[Problem a]
List every method the FAQ excerpt gives for making a list with custom bullets.

[Source text]

For an experimental but somewhat more graceful approach, read about CSS1 and the Decorative HR at <URL:http://ppewww.ph.gla.ac.uk/%7Eflavell/www/hrstyle.html>.

6.2. How can I make a list with custom bullets?

There are several methods, none completely satisfactory:

Use the list-style property of Cascading Style Sheets. This should be the preferred method of using custom bullets, but unfortunately it's not widely supported by browsers. However, non-supporting browsers will see a normal bullet, so using this method today is not a problem. See <URL:http://www.htmlhelp.com/reference/css/> for more information on style sheets.
Use a <DL> with <DD> tags with preceding images (with ALIGN and suitable ALT text) and no <DT>; this won't be as beautiful as a "real" list.
Use a two-column table, with the bullets in the left column and the text in the right. Since browsers show nothing before downloading the entire table, this can be slow with long lists.
Create the bullet with the indent built in. For example, if you use a bullet that is 10 pixels across you can make the background 25 pixels (transparent) and put the bullet all the way on the right. This will create a 15-pixel indent to the left of the bullet. It will add slightly to the byte size of the graphic but since it is all one color it won't add much. This method doesn't work well with any list items that are longer than a line (and remember that you don't know how long a line will be on the visitor's screen).

6.3. Where can I get a "hit counter"?

A hit counter is a small script or program that increases a number every time a document is accessed from the server.

Why do you want one? If you believe that it will tell you how many times your documents have been accessed, you are mistaken. No counter can keep track of accesses from browser caches or proxy caches. Some counters depend on image-loading to increment; such counters ignore accesses from text-mode browsers, or browsers with image-loading off, or from users who interrupted the transfer. Some counters even require access to a remote site, which may be down or overloaded, causing a delay in displaying your documents.

Most web servers log accesses to documents stored on the server machine. These logs may be processed to gain information about the *relative* number of accesses over an extended period. There is no reason to display this number to your viewers, since they have no reference point to relate this number to. Not all service providers allow access to server logs, but many have scripts that will output information about accesses to a given user's documents. Consult your sysadmin or service provider for details.

[Extracted information]
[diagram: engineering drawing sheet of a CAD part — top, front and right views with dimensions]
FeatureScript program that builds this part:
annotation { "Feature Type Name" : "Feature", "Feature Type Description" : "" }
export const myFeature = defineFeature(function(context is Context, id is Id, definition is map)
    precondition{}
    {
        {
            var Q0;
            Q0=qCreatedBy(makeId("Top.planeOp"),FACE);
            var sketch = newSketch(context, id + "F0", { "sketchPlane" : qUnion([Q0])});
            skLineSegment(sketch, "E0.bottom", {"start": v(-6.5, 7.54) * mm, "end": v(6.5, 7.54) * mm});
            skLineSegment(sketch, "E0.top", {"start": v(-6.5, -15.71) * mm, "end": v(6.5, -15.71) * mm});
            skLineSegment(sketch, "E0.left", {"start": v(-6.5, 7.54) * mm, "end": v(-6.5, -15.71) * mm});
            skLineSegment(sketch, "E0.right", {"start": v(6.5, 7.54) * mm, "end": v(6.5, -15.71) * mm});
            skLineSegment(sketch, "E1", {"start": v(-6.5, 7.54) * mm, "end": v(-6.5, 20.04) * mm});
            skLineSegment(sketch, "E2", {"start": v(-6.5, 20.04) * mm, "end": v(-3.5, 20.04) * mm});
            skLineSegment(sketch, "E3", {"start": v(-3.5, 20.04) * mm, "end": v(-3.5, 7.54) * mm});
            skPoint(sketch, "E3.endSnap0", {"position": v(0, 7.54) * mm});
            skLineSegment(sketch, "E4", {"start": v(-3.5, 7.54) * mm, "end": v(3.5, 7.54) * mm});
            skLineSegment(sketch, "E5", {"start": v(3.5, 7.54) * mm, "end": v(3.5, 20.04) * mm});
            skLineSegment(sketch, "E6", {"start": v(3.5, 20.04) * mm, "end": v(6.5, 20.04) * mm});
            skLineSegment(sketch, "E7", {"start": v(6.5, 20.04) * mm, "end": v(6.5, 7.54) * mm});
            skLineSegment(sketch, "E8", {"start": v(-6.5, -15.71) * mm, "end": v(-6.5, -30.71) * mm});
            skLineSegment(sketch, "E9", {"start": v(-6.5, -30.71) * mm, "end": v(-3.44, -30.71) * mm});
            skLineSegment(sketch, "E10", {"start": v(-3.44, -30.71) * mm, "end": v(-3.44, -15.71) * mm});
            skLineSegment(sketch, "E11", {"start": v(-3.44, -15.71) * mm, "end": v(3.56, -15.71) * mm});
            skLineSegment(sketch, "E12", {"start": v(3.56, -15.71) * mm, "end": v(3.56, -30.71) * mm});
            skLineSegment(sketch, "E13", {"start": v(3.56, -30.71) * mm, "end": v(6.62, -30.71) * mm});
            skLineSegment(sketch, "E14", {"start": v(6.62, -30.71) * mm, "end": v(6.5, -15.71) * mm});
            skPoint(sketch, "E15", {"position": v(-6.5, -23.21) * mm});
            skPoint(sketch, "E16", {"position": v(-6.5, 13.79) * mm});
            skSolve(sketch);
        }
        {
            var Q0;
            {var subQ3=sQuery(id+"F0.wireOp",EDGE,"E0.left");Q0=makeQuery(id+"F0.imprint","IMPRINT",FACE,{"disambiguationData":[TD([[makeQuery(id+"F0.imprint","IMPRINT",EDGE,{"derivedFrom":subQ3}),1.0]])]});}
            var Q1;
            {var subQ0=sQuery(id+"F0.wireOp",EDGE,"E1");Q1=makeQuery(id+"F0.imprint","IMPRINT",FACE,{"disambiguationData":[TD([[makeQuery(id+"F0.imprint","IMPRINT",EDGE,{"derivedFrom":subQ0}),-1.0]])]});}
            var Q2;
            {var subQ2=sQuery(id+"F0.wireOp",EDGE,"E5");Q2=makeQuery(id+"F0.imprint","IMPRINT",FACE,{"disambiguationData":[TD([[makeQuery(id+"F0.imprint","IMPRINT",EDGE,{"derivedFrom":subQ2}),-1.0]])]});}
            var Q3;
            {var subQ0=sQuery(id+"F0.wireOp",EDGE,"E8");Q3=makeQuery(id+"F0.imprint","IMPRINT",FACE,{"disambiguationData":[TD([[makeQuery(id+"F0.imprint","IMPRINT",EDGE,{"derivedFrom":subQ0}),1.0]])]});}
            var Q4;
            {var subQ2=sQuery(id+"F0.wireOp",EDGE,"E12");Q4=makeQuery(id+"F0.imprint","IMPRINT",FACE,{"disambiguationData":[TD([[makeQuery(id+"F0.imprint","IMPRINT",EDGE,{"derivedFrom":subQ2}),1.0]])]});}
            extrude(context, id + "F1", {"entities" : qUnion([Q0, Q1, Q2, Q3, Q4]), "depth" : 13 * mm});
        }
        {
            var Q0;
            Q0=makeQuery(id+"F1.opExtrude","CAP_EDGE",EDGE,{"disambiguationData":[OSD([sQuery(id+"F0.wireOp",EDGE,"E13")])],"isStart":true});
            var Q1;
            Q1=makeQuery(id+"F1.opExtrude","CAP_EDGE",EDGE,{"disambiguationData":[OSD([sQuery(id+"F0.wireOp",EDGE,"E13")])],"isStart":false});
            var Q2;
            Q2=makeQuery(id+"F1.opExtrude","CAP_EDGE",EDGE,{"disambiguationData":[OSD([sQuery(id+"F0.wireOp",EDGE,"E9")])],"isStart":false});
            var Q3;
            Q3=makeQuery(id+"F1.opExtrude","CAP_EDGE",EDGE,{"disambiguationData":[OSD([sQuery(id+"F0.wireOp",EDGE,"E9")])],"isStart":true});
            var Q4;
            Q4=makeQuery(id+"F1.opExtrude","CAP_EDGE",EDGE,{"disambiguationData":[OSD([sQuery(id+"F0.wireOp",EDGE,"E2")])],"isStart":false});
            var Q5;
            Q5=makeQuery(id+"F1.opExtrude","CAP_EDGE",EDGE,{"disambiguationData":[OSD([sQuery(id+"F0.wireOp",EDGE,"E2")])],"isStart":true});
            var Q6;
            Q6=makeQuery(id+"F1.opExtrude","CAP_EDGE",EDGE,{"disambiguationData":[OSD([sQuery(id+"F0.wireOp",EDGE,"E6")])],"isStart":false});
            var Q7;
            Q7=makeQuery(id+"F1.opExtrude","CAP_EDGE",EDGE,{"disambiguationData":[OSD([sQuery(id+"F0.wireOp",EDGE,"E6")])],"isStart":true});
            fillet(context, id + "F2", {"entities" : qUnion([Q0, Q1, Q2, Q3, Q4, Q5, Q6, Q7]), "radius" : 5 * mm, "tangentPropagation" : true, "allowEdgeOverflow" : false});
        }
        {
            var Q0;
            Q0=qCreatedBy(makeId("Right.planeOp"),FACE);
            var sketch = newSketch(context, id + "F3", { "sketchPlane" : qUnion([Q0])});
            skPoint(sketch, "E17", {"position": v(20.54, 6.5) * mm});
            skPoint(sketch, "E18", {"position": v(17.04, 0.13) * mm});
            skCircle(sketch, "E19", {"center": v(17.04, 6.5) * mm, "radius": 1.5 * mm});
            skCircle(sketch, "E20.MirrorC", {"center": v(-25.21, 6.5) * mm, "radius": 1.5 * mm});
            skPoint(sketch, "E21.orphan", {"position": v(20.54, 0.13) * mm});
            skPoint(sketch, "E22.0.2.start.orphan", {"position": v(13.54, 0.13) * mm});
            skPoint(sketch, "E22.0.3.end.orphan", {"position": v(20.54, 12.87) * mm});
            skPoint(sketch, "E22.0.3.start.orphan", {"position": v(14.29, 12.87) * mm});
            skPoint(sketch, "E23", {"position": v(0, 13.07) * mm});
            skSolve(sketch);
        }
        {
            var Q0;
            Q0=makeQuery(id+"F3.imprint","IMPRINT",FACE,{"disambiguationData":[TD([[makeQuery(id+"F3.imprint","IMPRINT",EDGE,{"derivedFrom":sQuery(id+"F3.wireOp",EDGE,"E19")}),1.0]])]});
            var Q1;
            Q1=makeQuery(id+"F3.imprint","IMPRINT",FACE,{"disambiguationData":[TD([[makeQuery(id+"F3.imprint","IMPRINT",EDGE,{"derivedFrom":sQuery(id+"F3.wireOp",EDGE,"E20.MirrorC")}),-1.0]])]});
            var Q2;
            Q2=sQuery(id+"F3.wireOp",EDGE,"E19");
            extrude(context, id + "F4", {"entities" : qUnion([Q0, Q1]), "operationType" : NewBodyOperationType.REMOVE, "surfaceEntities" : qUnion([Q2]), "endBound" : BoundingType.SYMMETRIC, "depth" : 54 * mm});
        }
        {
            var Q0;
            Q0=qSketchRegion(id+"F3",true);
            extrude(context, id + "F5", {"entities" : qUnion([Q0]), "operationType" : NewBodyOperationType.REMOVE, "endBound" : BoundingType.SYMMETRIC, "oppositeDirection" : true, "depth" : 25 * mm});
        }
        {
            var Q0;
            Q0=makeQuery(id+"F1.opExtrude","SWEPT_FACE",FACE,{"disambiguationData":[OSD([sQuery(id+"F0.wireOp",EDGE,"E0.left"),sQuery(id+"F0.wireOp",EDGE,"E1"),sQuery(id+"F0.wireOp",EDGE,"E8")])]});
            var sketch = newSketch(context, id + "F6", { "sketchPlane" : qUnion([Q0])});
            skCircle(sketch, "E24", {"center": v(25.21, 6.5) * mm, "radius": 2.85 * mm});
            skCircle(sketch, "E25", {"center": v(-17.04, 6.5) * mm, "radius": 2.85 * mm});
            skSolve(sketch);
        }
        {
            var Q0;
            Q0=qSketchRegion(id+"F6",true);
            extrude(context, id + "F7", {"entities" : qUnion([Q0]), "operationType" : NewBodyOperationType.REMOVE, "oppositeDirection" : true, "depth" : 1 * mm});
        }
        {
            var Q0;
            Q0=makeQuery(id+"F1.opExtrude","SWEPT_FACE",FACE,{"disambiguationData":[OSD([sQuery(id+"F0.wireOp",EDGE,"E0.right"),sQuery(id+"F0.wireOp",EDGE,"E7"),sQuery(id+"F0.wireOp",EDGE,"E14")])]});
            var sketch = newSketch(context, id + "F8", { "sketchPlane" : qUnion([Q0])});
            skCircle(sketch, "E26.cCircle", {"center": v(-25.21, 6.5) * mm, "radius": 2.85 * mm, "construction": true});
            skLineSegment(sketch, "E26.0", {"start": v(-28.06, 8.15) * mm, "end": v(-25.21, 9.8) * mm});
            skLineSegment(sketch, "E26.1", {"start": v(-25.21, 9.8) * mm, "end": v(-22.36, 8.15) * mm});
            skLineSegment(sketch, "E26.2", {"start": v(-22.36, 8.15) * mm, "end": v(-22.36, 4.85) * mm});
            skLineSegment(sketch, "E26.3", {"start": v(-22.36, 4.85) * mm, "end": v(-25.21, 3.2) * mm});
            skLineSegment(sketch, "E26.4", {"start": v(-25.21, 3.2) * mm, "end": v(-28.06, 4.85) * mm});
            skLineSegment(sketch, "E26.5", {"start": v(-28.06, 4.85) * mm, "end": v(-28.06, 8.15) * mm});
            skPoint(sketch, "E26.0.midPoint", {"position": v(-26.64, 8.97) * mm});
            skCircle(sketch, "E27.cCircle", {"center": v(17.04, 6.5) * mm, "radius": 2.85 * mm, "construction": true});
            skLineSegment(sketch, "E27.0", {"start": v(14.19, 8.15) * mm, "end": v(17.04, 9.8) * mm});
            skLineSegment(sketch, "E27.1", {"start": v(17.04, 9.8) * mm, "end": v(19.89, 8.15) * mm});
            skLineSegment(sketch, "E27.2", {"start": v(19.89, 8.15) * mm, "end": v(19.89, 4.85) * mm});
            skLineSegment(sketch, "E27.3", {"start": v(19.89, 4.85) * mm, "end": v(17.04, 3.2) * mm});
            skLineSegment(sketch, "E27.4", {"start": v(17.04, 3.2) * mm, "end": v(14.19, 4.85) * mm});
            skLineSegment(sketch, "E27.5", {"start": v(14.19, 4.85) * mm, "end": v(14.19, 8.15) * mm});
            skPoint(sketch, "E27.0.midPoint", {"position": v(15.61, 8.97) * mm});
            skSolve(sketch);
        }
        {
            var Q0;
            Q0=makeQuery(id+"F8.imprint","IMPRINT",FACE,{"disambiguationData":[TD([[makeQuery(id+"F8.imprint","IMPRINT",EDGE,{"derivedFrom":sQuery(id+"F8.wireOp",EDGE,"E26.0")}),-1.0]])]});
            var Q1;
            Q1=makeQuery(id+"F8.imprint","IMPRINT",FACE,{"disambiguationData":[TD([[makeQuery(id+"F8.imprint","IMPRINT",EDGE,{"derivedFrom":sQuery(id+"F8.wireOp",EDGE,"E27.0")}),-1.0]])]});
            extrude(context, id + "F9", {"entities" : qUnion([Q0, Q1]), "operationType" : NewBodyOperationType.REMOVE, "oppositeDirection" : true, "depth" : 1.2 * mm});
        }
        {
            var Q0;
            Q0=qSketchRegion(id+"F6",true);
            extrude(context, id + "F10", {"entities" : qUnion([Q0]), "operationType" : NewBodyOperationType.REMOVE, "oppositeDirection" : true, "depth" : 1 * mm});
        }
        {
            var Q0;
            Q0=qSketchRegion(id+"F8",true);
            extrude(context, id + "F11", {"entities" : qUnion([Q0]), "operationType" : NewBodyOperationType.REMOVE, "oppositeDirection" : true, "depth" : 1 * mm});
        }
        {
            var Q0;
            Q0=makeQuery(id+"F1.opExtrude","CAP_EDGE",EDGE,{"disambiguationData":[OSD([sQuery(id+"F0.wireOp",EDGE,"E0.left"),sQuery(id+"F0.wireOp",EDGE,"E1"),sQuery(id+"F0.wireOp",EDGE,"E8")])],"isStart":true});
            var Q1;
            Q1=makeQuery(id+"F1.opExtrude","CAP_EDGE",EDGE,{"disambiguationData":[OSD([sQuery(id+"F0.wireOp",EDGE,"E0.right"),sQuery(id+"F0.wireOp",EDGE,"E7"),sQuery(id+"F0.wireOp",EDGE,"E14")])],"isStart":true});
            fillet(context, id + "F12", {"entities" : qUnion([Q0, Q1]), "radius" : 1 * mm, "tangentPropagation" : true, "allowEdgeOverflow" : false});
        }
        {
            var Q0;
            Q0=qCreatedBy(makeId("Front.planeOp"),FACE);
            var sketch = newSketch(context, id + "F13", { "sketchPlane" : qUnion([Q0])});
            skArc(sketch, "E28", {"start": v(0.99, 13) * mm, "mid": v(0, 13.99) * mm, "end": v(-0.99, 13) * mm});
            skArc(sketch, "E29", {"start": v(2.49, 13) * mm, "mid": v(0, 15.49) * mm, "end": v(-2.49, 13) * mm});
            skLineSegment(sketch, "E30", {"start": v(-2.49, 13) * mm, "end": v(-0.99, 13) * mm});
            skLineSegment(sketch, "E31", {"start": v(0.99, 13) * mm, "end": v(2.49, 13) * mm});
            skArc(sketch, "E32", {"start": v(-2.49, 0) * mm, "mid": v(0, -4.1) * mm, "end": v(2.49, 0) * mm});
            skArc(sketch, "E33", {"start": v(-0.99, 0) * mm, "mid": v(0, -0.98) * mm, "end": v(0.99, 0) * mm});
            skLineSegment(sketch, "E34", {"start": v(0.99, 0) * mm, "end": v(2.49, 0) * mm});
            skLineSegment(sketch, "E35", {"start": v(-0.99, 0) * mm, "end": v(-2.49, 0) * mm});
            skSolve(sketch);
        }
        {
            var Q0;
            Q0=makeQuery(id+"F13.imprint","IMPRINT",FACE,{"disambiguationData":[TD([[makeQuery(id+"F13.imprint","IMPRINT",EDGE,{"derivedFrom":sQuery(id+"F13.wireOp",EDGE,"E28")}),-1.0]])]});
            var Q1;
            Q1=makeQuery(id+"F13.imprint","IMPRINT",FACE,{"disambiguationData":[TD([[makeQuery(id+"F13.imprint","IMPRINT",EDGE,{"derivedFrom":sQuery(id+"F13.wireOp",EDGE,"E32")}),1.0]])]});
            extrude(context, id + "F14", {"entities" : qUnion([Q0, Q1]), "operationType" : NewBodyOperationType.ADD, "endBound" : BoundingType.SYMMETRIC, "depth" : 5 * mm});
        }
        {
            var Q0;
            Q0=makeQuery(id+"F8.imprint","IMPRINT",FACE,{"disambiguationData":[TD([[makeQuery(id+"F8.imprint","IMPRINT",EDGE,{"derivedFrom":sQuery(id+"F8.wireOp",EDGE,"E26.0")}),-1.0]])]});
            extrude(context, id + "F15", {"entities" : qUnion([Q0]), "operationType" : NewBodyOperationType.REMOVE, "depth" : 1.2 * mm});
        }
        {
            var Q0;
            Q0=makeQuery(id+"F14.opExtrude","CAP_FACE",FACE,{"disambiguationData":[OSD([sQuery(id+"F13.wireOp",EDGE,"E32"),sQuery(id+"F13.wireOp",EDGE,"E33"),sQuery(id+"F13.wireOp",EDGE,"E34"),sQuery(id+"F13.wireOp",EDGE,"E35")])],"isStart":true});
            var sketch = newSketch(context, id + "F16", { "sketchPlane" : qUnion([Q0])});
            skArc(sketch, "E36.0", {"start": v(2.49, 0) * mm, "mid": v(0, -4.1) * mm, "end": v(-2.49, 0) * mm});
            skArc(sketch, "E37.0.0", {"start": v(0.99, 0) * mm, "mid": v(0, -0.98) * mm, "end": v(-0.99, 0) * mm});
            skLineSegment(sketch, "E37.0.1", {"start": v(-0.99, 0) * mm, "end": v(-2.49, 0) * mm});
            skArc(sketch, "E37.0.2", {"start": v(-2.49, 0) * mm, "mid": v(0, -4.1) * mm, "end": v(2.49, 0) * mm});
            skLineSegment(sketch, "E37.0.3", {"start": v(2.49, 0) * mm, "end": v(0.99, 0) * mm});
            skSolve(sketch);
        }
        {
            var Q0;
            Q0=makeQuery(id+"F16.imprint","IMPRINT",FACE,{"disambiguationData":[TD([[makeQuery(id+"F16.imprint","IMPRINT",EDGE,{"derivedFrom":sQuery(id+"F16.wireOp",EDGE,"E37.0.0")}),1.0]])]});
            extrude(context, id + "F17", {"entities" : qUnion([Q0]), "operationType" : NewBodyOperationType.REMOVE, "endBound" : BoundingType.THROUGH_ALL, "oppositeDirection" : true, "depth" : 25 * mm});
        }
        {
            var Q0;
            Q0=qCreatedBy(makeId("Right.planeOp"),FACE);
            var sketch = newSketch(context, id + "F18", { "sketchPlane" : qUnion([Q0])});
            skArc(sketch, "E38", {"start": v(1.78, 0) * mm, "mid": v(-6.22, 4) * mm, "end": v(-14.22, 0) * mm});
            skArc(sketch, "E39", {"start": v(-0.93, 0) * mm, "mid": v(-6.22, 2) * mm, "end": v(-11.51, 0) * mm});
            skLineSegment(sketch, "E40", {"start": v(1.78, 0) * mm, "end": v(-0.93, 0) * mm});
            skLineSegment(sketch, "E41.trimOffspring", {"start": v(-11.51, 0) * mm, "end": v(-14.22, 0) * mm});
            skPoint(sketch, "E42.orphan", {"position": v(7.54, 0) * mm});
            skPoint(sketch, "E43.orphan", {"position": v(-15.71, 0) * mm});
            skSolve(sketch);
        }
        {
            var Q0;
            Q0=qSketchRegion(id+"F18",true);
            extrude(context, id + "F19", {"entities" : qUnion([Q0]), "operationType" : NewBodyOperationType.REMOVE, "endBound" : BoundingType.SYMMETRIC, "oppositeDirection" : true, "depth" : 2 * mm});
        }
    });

[Problem b]
Report each line of the entries that contains the string "part", copying the whole line. Case counts.

[Finished answer a]
1. Use the list-style property of Cascading Style Sheets.
2. Use a <DL> with <DD> tags that have preceding images (with ALIGN and suitable ALT text) and no <DT>.
3. Use a two-column table, with the bullets in the left column and the text in the right.
4. Create the bullet with the indent built in, for example a 10-pixel bullet placed all the way on the right of a 25-pixel transparent background.

[Finished answer b]
[diagram: engineering drawing sheet of a CAD part — top, front and right views with dimensions]
FeatureScript program that builds this part:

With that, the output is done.